Coloring bag-of-words based image representations

Coloring bag-of-words based image representations

Place: Large Lecture Room - CVC Affiliation: Computer Vision Centre and Universitat de Barcelona

Put succinctly, the bag-of-words based image representation is the most successful approach for object and scene recognition. Within the bag-of-words framework the optimal fusion of multiple cues, such as shape, texture and color, still remains an active research domain. There exist two main approaches to incorporate color information within the bag-of-words framework. The first approach called, early fusion, fuses color and shape at the feature level as a result of which a joint color-shape vocabulary is produced. The second approach, called late fusion, concatenates histogram representation of both color and shape, obtained independently. In this work, we analyze the theoretical implications of both early and late feature fusion. We demonstrate that both these approaches are sub-optimal for a subset of object categories and propose compact and efficient image representations to combine color and shape cues.

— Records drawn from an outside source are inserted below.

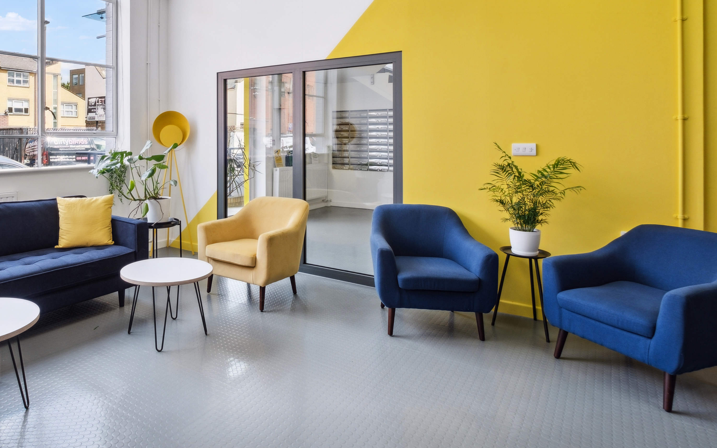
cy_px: 128
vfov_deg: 51.3
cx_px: 229
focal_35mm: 23
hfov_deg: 74.3
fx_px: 449
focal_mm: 10
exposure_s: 1/60
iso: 640
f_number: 8
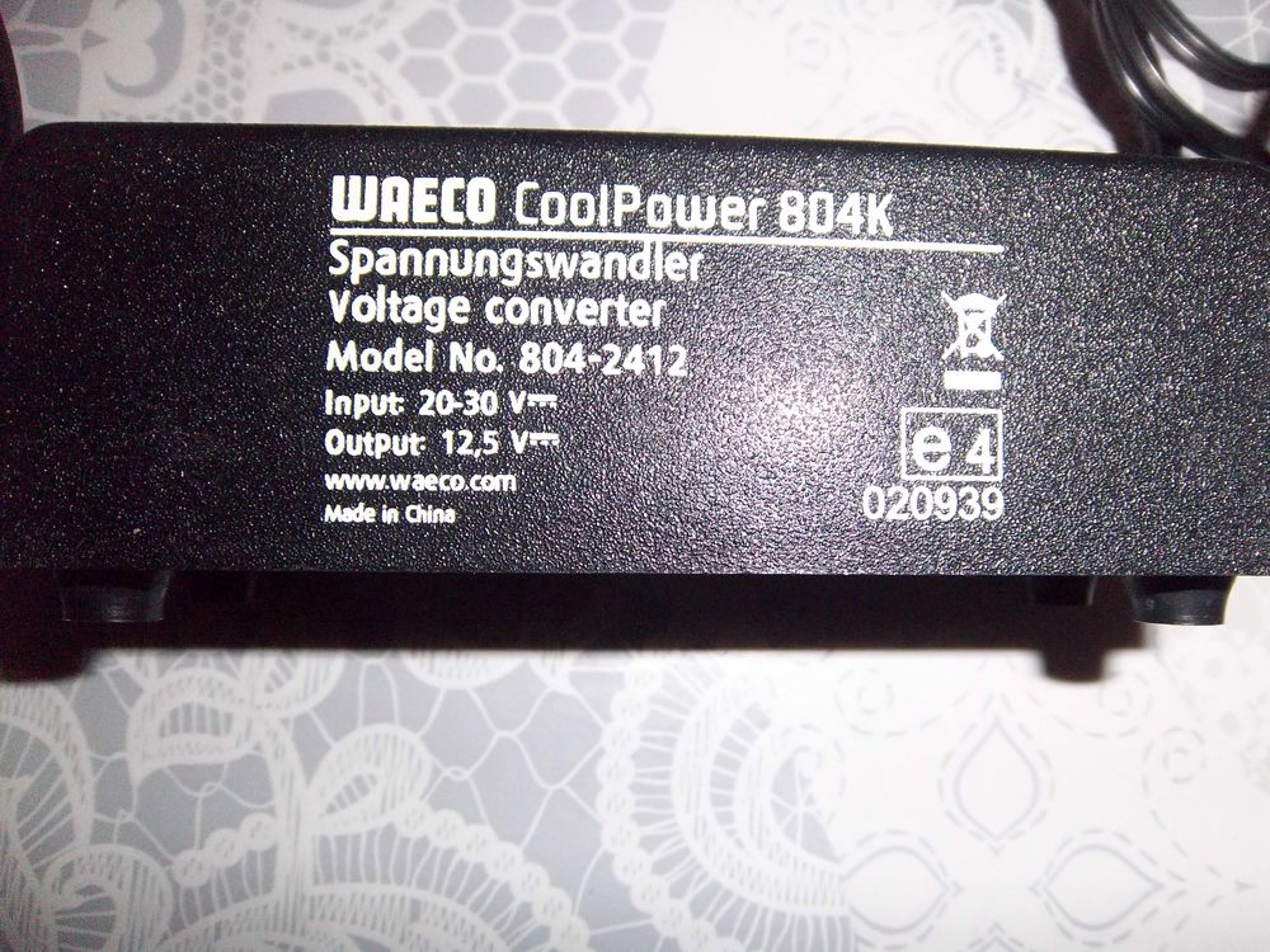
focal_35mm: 28
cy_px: 476
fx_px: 1027
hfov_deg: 63.4
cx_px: 635
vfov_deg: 49.7
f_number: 3.5
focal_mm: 5.1
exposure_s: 1/64
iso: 160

We propose a novel method for recognizing object categories when using multiple cues by separately processing the shape and color cues and combining them by modulating the shape features by category specific color attention. Color is used to compute bottom-up and top-down attention maps. Subsequently, these color attention maps are used to modulate the weights of the shape features. In regions with higher attention shape features are given more weight than in regions with low attention.

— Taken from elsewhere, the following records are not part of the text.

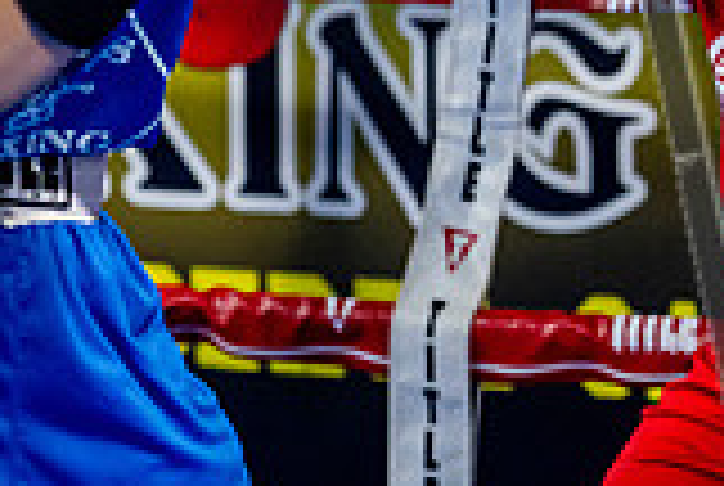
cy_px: 20
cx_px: 652
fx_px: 6306
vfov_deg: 4.4
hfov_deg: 6.6
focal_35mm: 313
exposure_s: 1/800
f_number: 2
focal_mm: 87
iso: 3200
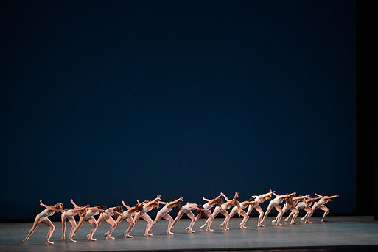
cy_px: 133
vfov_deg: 12.1
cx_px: 199
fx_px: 1186
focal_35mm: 113
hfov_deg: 18.1
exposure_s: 1/400
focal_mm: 100
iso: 5000
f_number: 6.3
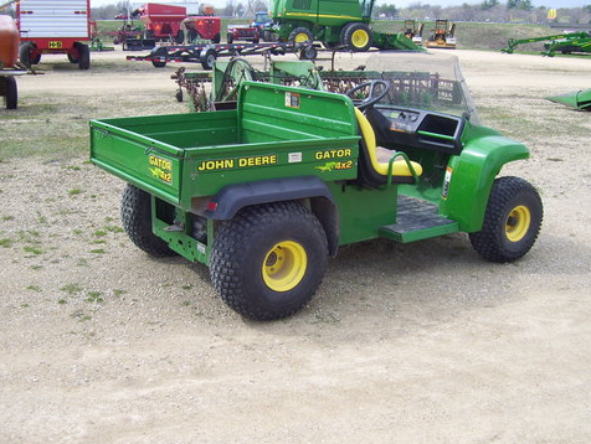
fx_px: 701
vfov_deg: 35.2
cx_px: 262
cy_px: 220
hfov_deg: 45.7
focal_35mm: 41
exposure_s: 1/320
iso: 80
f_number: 4.8
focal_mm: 6
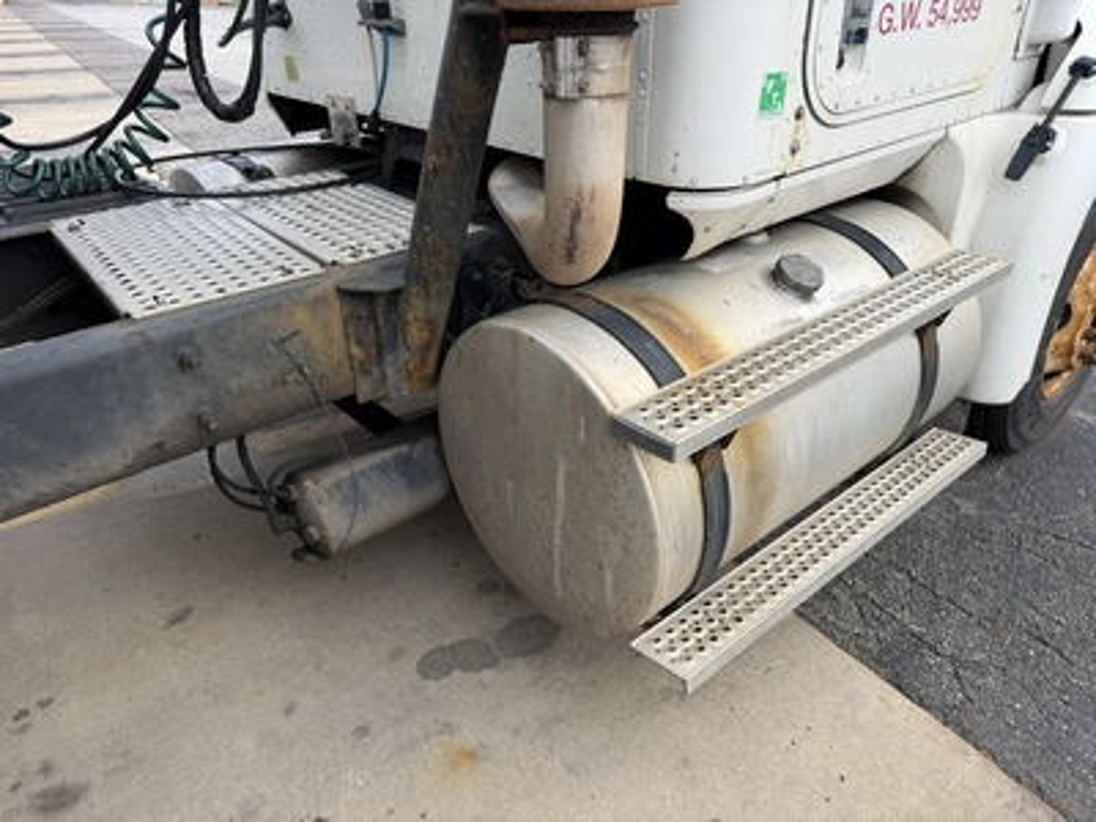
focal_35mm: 24
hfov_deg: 71.6
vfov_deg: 56.8
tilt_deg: -24.1
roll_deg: -6.2
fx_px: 760
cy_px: 411
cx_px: 548
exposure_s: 1/539
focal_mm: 6.76
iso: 80
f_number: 1.78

Spatial pyramids have been successfully applied to incorporate spatial information into bag-of-words based image representation. However, a major drawback is that it leads to high dimensional image representations. We present a novel framework for obtaining compact pyramid representation. The approach reduces the size of a high dimensional pyramid representation upto an order of magnitude without loss of accuracy. Moreover, we investigate the optimal combination of multiple features in the context of our compact pyramid representation.

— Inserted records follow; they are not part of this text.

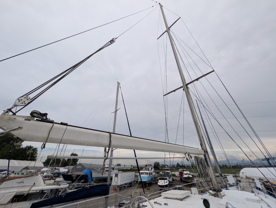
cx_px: 138
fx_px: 96
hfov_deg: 110.5
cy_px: 104
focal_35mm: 12
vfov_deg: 94.6
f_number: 1.7
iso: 51
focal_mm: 2.02
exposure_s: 1/2646
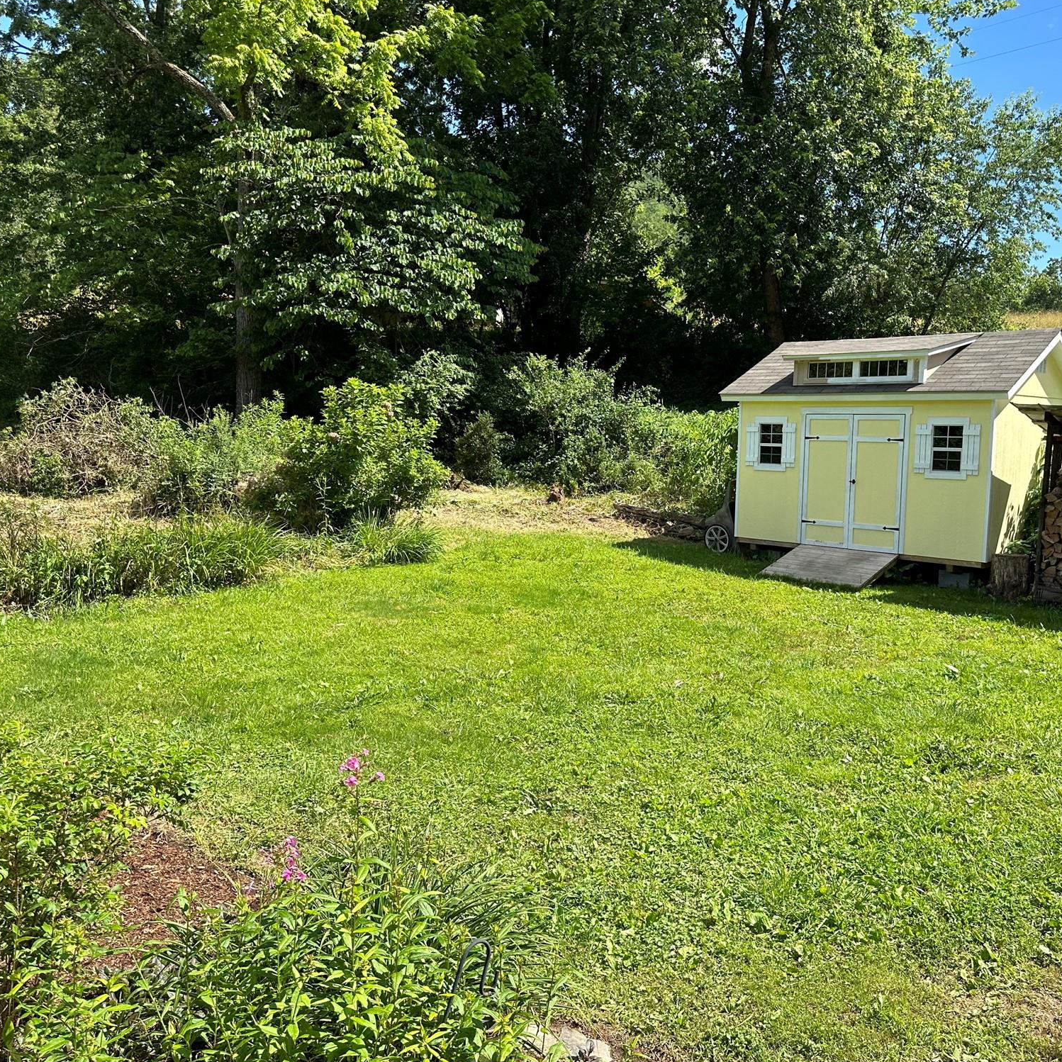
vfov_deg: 55.6
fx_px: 1007
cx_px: 605
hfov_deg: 55.4
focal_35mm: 29
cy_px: 535
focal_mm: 6.86
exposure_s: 1/2299
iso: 80
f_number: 1.78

Finally, we propose a novel technique that builds discriminative compound words from primitive cues learned independently from training images. Our main observation is that modeling joint-cue distributions independently is more statistically robust for typical classification problems than attempting to empirically estimate the dependent, joint-cue distribution directly. We use Information theoretic vocabulary compression to find discriminative combinations of cues and the resulting vocabulary of portmanteau words is compact, has the cue binding property, and supports individual weighting of cues in the final image representation.